#### WHAT TO PRODUCE
Where does the word "Communities" appear in the data? Copy every line that holds it.

#### DATA UNDER STUDY
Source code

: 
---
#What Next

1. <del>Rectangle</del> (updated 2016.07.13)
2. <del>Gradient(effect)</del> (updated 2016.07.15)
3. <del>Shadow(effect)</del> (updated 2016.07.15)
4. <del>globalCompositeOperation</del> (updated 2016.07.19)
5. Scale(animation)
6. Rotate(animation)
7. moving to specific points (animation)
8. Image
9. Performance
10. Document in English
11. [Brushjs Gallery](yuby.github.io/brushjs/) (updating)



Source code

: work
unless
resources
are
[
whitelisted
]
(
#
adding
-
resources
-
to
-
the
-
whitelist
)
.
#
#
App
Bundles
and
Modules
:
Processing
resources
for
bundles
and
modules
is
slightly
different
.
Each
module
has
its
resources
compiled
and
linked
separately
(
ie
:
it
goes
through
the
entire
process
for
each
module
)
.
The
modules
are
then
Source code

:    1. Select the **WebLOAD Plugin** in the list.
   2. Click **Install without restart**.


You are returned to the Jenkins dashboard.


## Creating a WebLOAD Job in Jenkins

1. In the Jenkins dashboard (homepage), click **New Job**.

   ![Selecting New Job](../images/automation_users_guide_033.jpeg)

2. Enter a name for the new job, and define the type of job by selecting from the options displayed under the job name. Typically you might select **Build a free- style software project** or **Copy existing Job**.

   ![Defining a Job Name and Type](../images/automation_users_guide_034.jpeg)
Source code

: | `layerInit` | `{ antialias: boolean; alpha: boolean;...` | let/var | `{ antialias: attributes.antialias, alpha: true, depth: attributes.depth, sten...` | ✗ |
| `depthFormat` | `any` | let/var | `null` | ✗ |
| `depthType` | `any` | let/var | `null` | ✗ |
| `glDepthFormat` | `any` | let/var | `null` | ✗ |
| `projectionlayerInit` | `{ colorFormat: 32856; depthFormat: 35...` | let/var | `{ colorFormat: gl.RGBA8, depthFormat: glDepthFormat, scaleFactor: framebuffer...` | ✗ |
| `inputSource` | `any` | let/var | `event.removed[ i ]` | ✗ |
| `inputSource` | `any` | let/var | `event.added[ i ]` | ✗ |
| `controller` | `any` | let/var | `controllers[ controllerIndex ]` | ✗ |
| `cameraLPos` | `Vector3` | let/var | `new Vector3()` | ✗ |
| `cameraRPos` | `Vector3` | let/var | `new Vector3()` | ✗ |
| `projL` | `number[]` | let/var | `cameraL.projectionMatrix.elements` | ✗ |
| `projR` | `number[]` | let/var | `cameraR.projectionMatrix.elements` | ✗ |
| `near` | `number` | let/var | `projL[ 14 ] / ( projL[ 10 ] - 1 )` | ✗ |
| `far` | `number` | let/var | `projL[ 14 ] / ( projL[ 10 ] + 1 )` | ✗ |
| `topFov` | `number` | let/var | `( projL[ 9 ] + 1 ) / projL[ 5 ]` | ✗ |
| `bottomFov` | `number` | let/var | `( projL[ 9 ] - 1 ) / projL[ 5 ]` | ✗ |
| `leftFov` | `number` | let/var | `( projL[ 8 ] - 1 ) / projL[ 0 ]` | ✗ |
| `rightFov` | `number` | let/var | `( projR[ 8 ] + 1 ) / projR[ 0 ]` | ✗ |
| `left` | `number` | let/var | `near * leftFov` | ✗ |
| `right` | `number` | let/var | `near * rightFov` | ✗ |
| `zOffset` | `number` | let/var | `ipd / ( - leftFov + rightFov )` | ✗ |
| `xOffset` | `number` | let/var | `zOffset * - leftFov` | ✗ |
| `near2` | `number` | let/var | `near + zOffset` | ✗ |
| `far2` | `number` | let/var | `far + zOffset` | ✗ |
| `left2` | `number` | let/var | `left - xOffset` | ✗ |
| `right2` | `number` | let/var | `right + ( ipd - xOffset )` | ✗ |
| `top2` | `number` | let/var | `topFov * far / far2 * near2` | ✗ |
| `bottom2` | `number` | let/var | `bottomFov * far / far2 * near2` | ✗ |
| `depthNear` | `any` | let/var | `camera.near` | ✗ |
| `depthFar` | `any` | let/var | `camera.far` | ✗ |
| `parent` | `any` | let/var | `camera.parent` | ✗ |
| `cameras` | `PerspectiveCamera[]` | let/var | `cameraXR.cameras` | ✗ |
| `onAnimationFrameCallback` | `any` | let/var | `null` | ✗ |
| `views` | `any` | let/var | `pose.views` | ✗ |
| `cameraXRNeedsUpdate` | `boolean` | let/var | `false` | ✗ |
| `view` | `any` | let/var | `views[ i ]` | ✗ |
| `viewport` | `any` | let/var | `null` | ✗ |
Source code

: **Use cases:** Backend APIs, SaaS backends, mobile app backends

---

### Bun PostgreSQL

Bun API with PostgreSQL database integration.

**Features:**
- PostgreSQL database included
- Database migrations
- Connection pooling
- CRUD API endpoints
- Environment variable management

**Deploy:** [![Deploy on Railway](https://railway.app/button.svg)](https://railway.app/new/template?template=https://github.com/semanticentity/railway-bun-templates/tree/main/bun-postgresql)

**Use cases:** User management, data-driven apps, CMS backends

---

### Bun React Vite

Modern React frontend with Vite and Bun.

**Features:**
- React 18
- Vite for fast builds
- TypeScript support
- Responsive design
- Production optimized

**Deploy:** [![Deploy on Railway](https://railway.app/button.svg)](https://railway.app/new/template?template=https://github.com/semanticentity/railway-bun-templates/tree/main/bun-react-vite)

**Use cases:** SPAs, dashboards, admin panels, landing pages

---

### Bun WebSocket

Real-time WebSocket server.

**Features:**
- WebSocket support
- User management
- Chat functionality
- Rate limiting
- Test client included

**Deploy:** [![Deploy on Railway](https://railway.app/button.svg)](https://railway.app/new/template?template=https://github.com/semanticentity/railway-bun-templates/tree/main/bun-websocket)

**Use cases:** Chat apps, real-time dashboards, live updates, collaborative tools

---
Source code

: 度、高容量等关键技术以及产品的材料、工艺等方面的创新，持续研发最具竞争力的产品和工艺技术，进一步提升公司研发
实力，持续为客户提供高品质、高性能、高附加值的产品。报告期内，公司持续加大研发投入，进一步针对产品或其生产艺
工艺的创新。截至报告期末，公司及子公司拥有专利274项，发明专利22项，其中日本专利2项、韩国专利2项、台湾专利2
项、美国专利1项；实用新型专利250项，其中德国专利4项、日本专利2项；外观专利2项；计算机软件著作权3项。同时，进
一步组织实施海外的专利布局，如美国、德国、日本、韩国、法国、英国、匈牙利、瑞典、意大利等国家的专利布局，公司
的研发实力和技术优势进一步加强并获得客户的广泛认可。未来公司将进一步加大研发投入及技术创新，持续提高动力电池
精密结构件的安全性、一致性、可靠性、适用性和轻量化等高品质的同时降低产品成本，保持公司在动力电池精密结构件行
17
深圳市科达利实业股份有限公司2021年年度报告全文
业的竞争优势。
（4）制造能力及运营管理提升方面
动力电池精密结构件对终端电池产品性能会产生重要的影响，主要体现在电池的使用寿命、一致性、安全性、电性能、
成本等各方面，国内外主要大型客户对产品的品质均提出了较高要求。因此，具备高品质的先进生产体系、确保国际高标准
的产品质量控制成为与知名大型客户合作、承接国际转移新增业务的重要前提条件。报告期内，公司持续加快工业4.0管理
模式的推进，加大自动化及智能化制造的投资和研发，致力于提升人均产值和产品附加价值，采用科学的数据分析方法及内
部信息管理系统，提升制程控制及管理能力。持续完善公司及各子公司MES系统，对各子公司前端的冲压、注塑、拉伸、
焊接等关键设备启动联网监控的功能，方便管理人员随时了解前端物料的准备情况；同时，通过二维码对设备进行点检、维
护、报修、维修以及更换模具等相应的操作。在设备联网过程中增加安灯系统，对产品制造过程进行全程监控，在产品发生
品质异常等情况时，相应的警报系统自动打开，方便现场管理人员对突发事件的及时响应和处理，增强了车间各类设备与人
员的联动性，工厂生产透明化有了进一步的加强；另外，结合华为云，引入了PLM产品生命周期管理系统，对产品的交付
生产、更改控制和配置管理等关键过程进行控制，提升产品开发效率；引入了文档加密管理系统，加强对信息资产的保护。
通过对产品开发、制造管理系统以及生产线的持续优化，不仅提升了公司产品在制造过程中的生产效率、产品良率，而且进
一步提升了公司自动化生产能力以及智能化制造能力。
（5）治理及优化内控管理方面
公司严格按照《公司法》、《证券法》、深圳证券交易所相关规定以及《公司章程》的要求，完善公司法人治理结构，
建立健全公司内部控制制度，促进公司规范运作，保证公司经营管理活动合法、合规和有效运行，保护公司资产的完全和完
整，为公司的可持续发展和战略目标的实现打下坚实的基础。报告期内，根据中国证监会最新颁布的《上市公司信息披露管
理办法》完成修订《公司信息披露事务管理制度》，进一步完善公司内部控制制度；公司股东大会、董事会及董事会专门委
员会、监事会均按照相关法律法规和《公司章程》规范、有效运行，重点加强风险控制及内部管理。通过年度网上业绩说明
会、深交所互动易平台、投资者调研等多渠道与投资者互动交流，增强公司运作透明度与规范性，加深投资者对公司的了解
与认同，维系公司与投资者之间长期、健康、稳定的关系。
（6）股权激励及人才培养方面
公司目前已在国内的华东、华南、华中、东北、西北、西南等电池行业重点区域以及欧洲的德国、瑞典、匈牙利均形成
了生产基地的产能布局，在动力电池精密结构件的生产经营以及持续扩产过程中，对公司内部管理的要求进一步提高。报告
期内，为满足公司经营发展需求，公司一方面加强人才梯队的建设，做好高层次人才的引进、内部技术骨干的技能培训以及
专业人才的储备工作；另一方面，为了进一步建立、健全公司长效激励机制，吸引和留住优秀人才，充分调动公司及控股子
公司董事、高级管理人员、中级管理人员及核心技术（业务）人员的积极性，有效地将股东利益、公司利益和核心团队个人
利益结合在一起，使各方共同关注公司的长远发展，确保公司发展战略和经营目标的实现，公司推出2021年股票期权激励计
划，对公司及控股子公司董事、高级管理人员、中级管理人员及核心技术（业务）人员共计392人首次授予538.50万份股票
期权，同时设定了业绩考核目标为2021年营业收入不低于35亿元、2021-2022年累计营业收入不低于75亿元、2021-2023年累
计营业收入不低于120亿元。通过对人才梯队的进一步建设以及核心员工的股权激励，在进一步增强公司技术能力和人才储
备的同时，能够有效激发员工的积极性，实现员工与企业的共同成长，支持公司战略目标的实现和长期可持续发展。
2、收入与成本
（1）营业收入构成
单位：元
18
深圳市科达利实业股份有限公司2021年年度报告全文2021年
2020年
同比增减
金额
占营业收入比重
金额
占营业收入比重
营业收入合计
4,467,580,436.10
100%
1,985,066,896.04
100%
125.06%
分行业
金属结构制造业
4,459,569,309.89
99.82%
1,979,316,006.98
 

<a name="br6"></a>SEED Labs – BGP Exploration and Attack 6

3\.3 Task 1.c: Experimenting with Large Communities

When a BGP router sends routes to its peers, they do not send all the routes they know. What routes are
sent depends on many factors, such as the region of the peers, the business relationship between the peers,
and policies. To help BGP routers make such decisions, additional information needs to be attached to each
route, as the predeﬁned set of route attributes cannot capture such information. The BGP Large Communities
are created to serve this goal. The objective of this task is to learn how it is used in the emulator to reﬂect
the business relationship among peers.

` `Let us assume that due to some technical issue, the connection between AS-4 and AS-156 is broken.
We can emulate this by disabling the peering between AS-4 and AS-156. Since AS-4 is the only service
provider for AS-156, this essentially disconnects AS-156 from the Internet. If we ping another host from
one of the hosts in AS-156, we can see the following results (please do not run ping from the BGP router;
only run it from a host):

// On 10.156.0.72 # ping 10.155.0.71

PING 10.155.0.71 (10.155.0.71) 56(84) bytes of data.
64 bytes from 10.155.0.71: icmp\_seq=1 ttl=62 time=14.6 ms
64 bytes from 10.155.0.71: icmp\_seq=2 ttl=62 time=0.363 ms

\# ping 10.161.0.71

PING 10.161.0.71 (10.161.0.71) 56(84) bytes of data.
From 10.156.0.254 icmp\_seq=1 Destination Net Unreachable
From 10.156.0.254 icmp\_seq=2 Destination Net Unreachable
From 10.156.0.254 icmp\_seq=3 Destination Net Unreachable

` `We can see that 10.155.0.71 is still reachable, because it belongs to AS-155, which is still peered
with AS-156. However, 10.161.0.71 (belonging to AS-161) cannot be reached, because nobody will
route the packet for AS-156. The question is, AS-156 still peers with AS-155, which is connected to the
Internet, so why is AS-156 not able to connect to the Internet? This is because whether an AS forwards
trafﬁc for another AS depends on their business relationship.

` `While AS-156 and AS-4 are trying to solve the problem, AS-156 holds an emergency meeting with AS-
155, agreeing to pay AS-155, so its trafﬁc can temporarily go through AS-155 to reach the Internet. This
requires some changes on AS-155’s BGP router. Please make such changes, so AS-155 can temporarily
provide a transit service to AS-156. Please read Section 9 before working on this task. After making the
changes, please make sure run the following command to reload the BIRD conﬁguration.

#### EXERCISE RESPONSE
3\.3 Task 1.c: Experimenting with Large Communities
route, as the predeﬁned set of route attributes cannot capture such information. The BGP Large Communities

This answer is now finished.